7 Therefore Jesus said again, “Very truly I tell you, I am the gate for the sheep. 8 All who have come before me are thieves and robbers, but the sheep have not listened to them. 9 I am the gate; whoever enters through me will be saved. They will come in and go out, and find pasture. 10 The thief comes only to steal and kill and destroy; I have come that they may have life, and have it to the full. 

11 “I am the good shepherd. The good shepherd lays down his life for the sheep. 12 The hired hand is not the shepherd and does not own the sheep. So when he sees the wolf coming, he abandons the sheep and runs away. Then the wolf attacks the flock and scatters it. 13 The man runs away because he is a hired hand and cares nothing for the sheep. 

14 “I am the good shepherd; I know my sheep and my sheep know me—15 just as the Father knows me and I know the Father— and I lay down my life for the sheep. 16 I have other sheep that are not of this sheep pen. I must bring them also. They too will listen to my voice, and there shall be one flock and one shepherd. 17 The reason my Father loves me is that I lay down my life—only to take it up again. 18 No one takes it from me, but I lay it down of my own accord. I have authority to lay it down and authority to take it up again. This command I received from my Father.” 

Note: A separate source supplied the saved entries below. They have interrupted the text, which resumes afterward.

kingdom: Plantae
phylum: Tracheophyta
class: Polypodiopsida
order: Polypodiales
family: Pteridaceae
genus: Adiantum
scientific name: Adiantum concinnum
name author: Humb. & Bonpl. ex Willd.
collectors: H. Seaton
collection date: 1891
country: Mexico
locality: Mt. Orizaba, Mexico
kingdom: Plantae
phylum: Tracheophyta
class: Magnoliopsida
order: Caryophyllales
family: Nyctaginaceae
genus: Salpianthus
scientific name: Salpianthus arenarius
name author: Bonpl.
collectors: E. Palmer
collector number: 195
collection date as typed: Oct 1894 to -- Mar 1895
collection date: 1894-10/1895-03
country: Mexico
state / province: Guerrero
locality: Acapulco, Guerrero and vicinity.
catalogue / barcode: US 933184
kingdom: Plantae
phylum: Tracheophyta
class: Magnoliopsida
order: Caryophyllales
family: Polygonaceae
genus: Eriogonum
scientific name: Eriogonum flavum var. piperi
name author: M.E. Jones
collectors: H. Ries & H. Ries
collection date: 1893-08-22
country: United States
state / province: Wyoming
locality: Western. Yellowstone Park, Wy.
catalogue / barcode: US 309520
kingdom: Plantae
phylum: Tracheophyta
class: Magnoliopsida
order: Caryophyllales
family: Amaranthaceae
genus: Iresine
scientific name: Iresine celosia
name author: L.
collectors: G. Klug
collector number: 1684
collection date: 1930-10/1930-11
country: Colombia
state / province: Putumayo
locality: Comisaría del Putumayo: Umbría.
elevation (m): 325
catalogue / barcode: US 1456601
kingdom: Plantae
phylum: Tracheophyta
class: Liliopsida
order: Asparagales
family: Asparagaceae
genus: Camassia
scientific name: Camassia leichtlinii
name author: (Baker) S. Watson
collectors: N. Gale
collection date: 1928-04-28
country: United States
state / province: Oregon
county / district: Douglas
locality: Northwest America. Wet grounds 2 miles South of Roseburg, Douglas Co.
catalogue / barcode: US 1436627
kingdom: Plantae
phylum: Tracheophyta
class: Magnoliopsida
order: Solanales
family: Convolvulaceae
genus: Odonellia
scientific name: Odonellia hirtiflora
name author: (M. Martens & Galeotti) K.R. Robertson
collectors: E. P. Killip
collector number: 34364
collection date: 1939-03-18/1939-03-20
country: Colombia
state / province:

19 The Jews who heard these words were again divided. 20 Many of them said, “He is demon-possessed and raving mad. Why listen to him?” 

21 But others said, “These are not the sayings of a man possessed by a demon. Can a demon open the eyes of the blind?” 


22 Then came the Festival of Dedication at Jerusalem. It was winter, 23 and Jesus was in the temple courts walking in Solomon’s Colonnade. 24 The Jews who were there gathered around him, saying, “How long will you keep us in suspense? If you are the Messiah, tell us plainly.” 

25 Jesus answered, “I did tell you, but you do not believe. The works I do in my Father’s name testify about me, 26 but you do not believe because you are not my sheep. 27 My sheep listen to my voice; I know them, and they follow me. 28 I give them eternal life, and they shall never perish; no one will snatch them out of my hand. 29 My Father, who has given them to me, is greater than all; no one can snatch them out of my Father’s hand. 30 I and the Father are one.” 

31 Again his Jewish opponents picked up stones to stone him, 32 but Jesus said to them, “I have shown you many good works from the Father. For which of these do you stone me?” 

33 “We are not stoning you for any good work,” they replied, “but for blasphemy, because you, a mere man, claim to be God.” 

34 Jesus answered them, “Is it not written in your Law, ‘I have said you are “gods” ’? 35 If he called them ‘gods,’ to whom the word of God came—and Scripture cannot be set aside—36 what about the one whom the Father set apart as his very own and sent into the world? Why then do you accuse me of blasphemy because I said, ‘I am God’s Son’? 37 Do not believe me unless I do the works of my Father. 38 But if I do them, even though you do not believe me, believe the works, that you may know and understand that the Father is in me, and I in the Father.” 39 Again they tried to seize him, but he escaped their grasp. 

40 Then Jesus went back across the Jordan to the place where John had been baptizing in the early days. There he stayed, 41 and many people came to him. They said, “Though John never performed a sign, all that John said about this man was true.” 42 And in that place many believed in Jesus. 


1. Who are the people in your life that God has entrusted you to care for. In other words, who is your flock? It could be your family, friends, co-workers, or a group you lead at church. Why do you think God has entrusted you with them? How do you think you are doing at shepherding the flock?

2. John 10:30 is one the clearest statements of Jesus’ divinity that He ever made. Jesus and His Father are not the same person, but they have one purpose and essence. In your own words, describe Jesus’ purpose here on earth.